## 本文抜粋
══════════════════════════════
2021年の第1回目のお稽古は長板 炉 薄茶点前でした。長板は台子(だいす)の地板を元にしてできたお点前です。長板のほかにも様々な棚点前が台子点前を元として考案されました。
The first practice in 2021 was nagaita ro usucha demae, one of the many shelf procedures.
さて、新年初めての掛物は義理の叔父にあたる藤原りょう(木へんに旁)ざん(山)・画の『公鶏』ルースターと三羽のひよこの水墨画です。私の嫁ぎ先の京都の家では毎年、正月にはこのお軸を床の間に掛けていました。今は亡き義母に理由を尋ねると『子孫繁栄を願って』と言っていました。この軸を遺していただいたので、義母を偲びそれに習って正月に掛けました。お花は鉢植えの黄水仙を一本伐って鶴首に挿しました。お菓子は生徒さんと二人で手作りの練り切り。おめでたい『紅白の手毬』です。この頃、見た目も良く出来て『これは売り物になりそう!』と自画自賛です。
══════════════════════════════
## 必須課題
1. 上の茶道のお稽古の文章によると、お花には何をどのように用いましたか。
2. 上の茶道のお稽古の文章を、最後の文の後から書き継いでください。

## データ抜粋
══════════════════════════════
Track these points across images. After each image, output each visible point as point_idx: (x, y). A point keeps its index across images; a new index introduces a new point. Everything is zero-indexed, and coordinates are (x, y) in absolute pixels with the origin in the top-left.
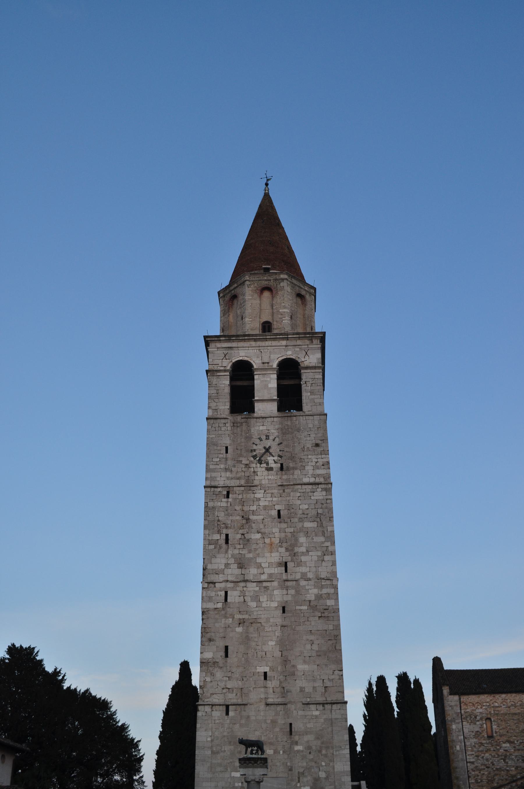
══════════════════════════════
## 課題別の回答
1. 鉢植えの黄水仙を一本伐って、鶴首に挿しました。

2.
To wish the prosperity of her descendants in Kyoto every year, my mother-in-law used to hang a scroll with a painting of a rooster and three chicks in an alcove. I want to continue this tradition and to make the occasion feel like spring, I placed a daffodil in a crane-neck vase. My student and I had made a nerikiri, a Japanese cake in the shape of a temari (traditional Japanese handball) in red and white, celebratory colors. It was one of the best nerikiri we have made so far. We were quite pleased with the finished look.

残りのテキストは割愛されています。